Transdermal microneedle integrating a biomimetic self-enhancing Fenton reaction nano-reactor for alleviating rheumatoid arthritis by inflammatory microenvironment remodeling.

Abstract

Rationale: Rheumatoid arthritis (RA) is a chronic autoimmune inflammatory disease, and persistent inflammation in multiple joints is an important sign for the progression of RA. To this end, we developed the transdermal microneedle integrating biomimetic self-enhancing Fenton reaction nano-reactor, for the purposes of eliminating reactive oxygen species, reducing hypoxia and inflammation, and regulating macrophage phenotype. Methods: A novel biomimetic self-enhanced Fenton reaction nano-reactor was synthesized using an M1 macrophage cell membrane-coated tannic acid-modified iron oxide nanoparticle (IO-NH₂-TA TNPs@M1). The regulatory mechanisms of the IO-NH₂-TA TNPs@M1 were investigated by evaluating ROS scavenging, degree of hypoxia, adsorption of pro-inflammatory factors, and M2 macrophage polarization.
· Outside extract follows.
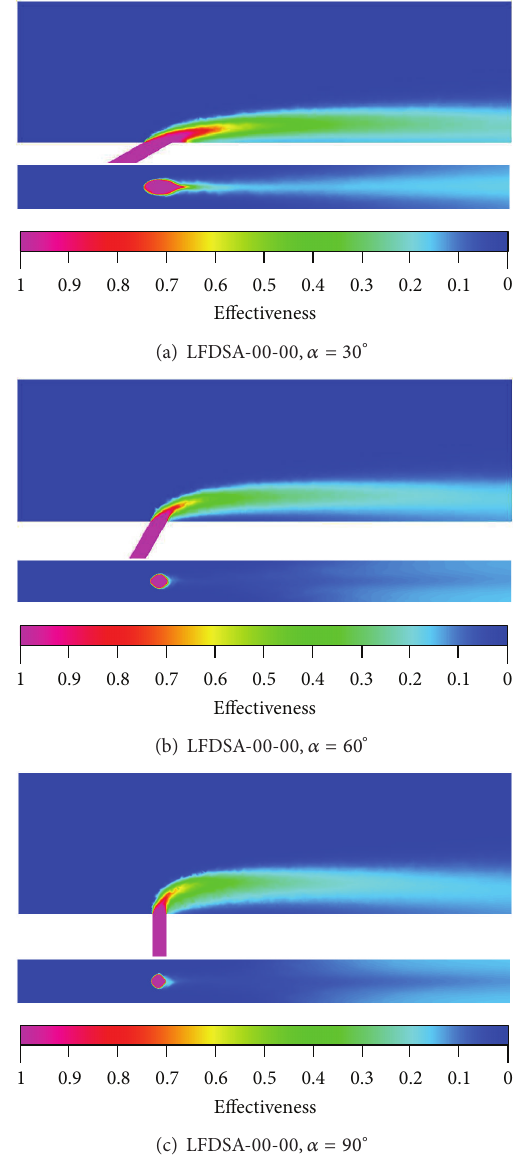
Figure 27: Top and symmetric planes effectiveness of LFDSA-00-00 for different streamwise angles and 𝑀 = 2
Then, the nano-reactor was incorporated into a dissolving microneedle, utilizing enzyme-cut oligomeric sodium hyaluronate, and subsequently assessed for pharmacodynamics and safety. Results: In vitro mechanisms of IO-NH₂-TA TNPs@M1 included eliminating ROS, inhibiting the expression of HIF-1α, decreasing the content of pro-inflammatory factors (IL-6 and TNF-α), and inducing macrophage M2 polarization. Pharmacodynamic and in vitro mechanistic studies showed that IO-NH₂-TA TNPs@M1DM maximally alleviated joint swelling and fever, protected joint cartilage, improved the local hypoxia environment and promoted macrophage M2 polarization. Cytotoxicity assays and HE staining showed that IO-NH₂-TA TNPs@M1DM displayed good biocompatibility. Conclusions: This study designed and synthesized an innovative biomimetic self-enhancing Fenton reaction nano-reactor, and utilized microneedles for the transdermal delivery, providing a scientific and effective new strategy for the precise treatment of RA.